**RECORD SET:**

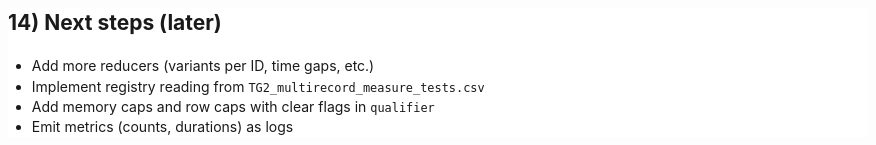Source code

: 
## 14) Next steps (later)
- Add more reducers (variants per ID, time gaps, etc.)
- Implement registry reading from `TG2_multirecord_measure_tests.csv`
- Add memory caps and row caps with clear flags in `qualifier`
- Emit metrics (counts, durations) as logs

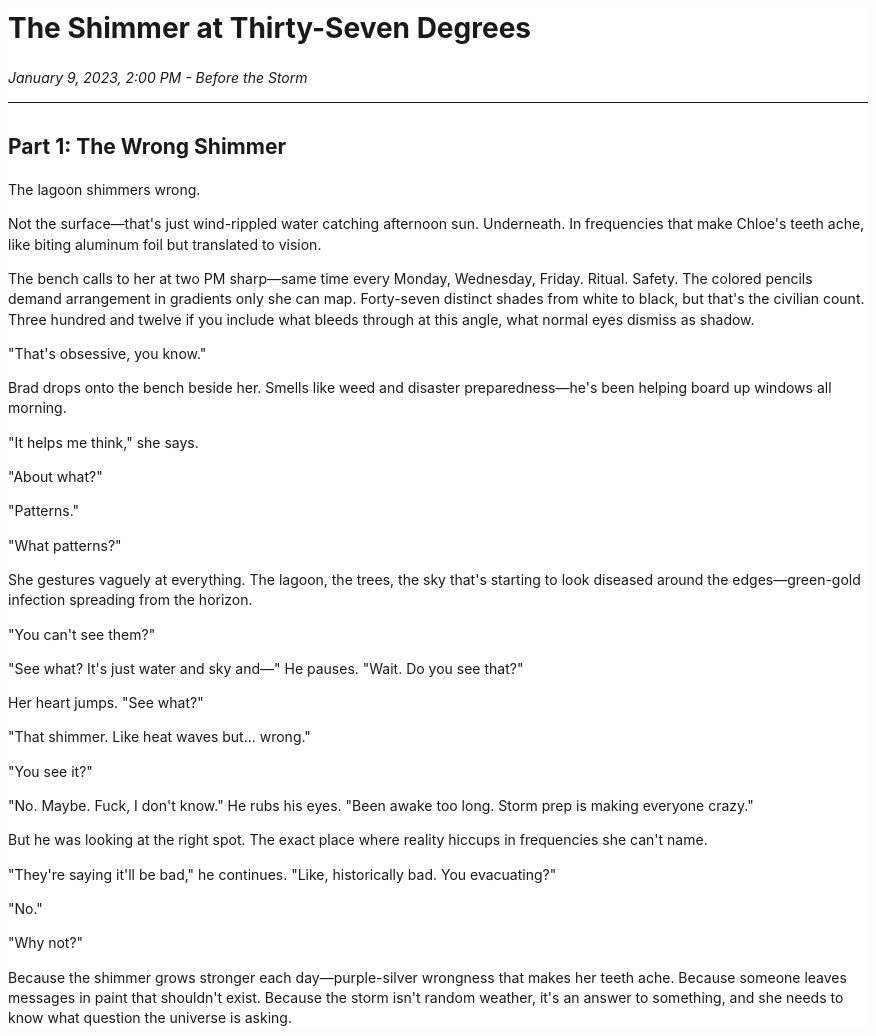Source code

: # The Shimmer at Thirty-Seven Degrees
*January 9, 2023, 2:00 PM - Before the Storm*

---

## Part 1: The Wrong Shimmer

The lagoon shimmers wrong.

Not the surface—that's just wind-rippled water catching afternoon sun. Underneath. In frequencies that make Chloe's teeth ache, like biting aluminum foil but translated to vision.

The bench calls to her at two PM sharp—same time every Monday, Wednesday, Friday. Ritual. Safety. The colored pencils demand arrangement in gradients only she can map. Forty-seven distinct shades from white to black, but that's the civilian count. Three hundred and twelve if you include what bleeds through at this angle, what normal eyes dismiss as shadow.

"That's obsessive, you know."

Brad drops onto the bench beside her. Smells like weed and disaster preparedness—he's been helping board up windows all morning.

"It helps me think," she says.

"About what?"

"Patterns."

"What patterns?"

She gestures vaguely at everything. The lagoon, the trees, the sky that's starting to look diseased around the edges—green-gold infection spreading from the horizon.

"You can't see them?"

"See what? It's just water and sky and—" He pauses. "Wait. Do you see that?"

Her heart jumps. "See what?"

"That shimmer. Like heat waves but... wrong."

"You see it?"

"No. Maybe. Fuck, I don't know." He rubs his eyes. "Been awake too long. Storm prep is making everyone crazy."

But he was looking at the right spot. The exact place where reality hiccups in frequencies she can't name.

"They're saying it'll be bad," he continues. "Like, historically bad. You evacuating?"

"No."

"Why not?"

Because the shimmer grows stronger each day—purple-silver wrongness that makes her teeth ache. Because someone leaves messages in paint that shouldn't exist. Because the storm isn't random weather, it's an answer to something, and she needs to know what question the universe is asking.
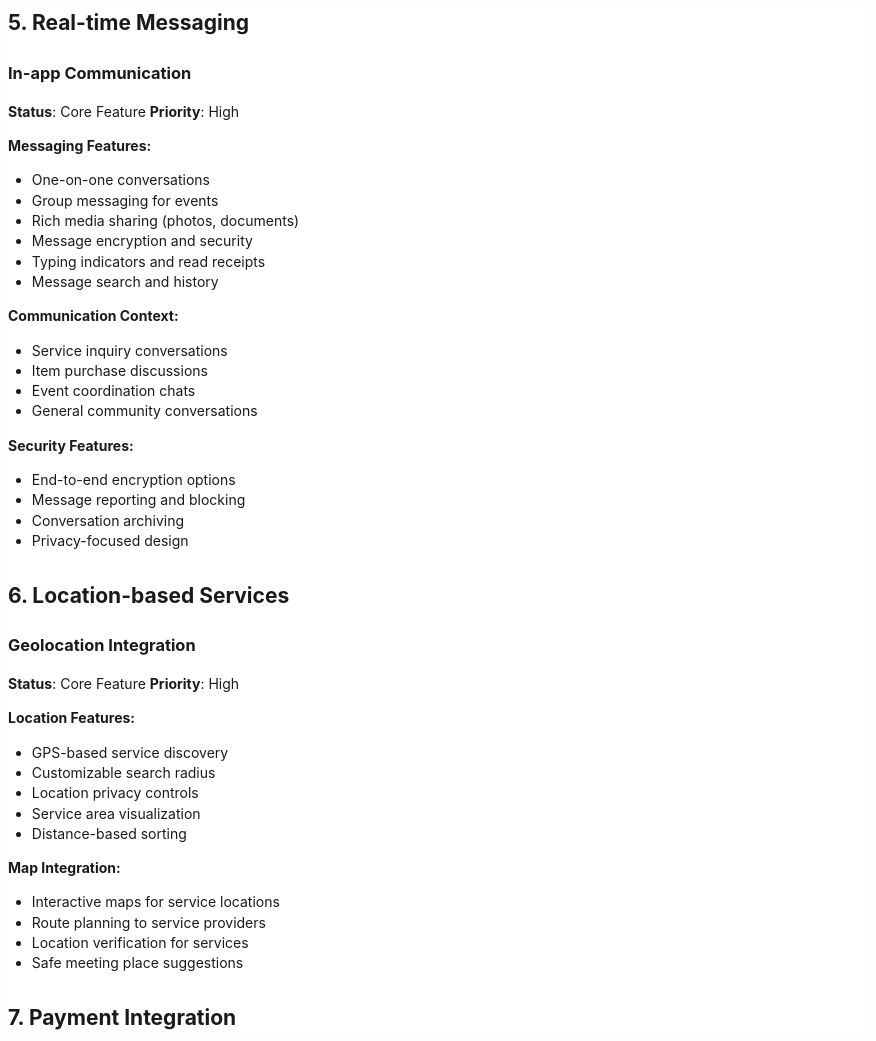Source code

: ## 5. Real-time Messaging

### In-app Communication

**Status**: Core Feature
**Priority**: High

**Messaging Features:**

- One-on-one conversations
- Group messaging for events
- Rich media sharing (photos, documents)
- Message encryption and security
- Typing indicators and read receipts
- Message search and history

**Communication Context:**

- Service inquiry conversations
- Item purchase discussions
- Event coordination chats
- General community conversations

**Security Features:**

- End-to-end encryption options
- Message reporting and blocking
- Conversation archiving
- Privacy-focused design

## 6. Location-based Services

### Geolocation Integration

**Status**: Core Feature
**Priority**: High

**Location Features:**

- GPS-based service discovery
- Customizable search radius
- Location privacy controls
- Service area visualization
- Distance-based sorting

**Map Integration:**

- Interactive maps for service locations
- Route planning to service providers
- Location verification for services
- Safe meeting place suggestions

## 7. Payment Integration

**WORK TASK:** What is needed is an exact output of the records above, with every picture left out.

**SOLUTION TO THE EXERCISE:**
Source code

: 
## 14) Next steps (later)
- Add more reducers (variants per ID, time gaps, etc.)
- Implement registry reading from `TG2_multirecord_measure_tests.csv`
- Add memory caps and row caps with clear flags in `qualifier`
- Emit metrics (counts, durations) as logs

Source code

: # The Shimmer at Thirty-Seven Degrees
*January 9, 2023, 2:00 PM - Before the Storm*

---

## Part 1: The Wrong Shimmer

The lagoon shimmers wrong.

Not the surface—that's just wind-rippled water catching afternoon sun. Underneath. In frequencies that make Chloe's teeth ache, like biting aluminum foil but translated to vision.

The bench calls to her at two PM sharp—same time every Monday, Wednesday, Friday. Ritual. Safety. The colored pencils demand arrangement in gradients only she can map. Forty-seven distinct shades from white to black, but that's the civilian count. Three hundred and twelve if you include what bleeds through at this angle, what normal eyes dismiss as shadow.

"That's obsessive, you know."

Brad drops onto the bench beside her. Smells like weed and disaster preparedness—he's been helping board up windows all morning.

"It helps me think," she says.

"About what?"

"Patterns."

"What patterns?"

She gestures vaguely at everything. The lagoon, the trees, the sky that's starting to look diseased around the edges—green-gold infection spreading from the horizon.

"You can't see them?"

"See what? It's just water and sky and—" He pauses. "Wait. Do you see that?"

Her heart jumps. "See what?"

"That shimmer. Like heat waves but... wrong."

"You see it?"

"No. Maybe. Fuck, I don't know." He rubs his eyes. "Been awake too long. Storm prep is making everyone crazy."

But he was looking at the right spot. The exact place where reality hiccups in frequencies she can't name.

"They're saying it'll be bad," he continues. "Like, historically bad. You evacuating?"

"No."

"Why not?"

Because the shimmer grows stronger each day—purple-silver wrongness that makes her teeth ache. Because someone leaves messages in paint that shouldn't exist. Because the storm isn't random weather, it's an answer to something, and she needs to know what question the universe is asking.
Source code

: ## 5. Real-time Messaging

### In-app Communication

**Status**: Core Feature
**Priority**: High

**Messaging Features:**

- One-on-one conversations
- Group messaging for events
- Rich media sharing (photos, documents)
- Message encryption and security
- Typing indicators and read receipts
- Message search and history

**Communication Context:**

- Service inquiry conversations
- Item purchase discussions
- Event coordination chats
- General community conversations

**Security Features:**

- End-to-end encryption options
- Message reporting and blocking
- Conversation archiving
- Privacy-focused design

## 6. Location-based Services

### Geolocation Integration

**Status**: Core Feature
**Priority**: High

**Location Features:**

- GPS-based service discovery
- Customizable search radius
- Location privacy controls
- Service area visualization
- Distance-based sorting

**Map Integration:**

- Interactive maps for service locations
- Route planning to service providers
- Location verification for services
- Safe meeting place suggestions

## 7. Payment Integration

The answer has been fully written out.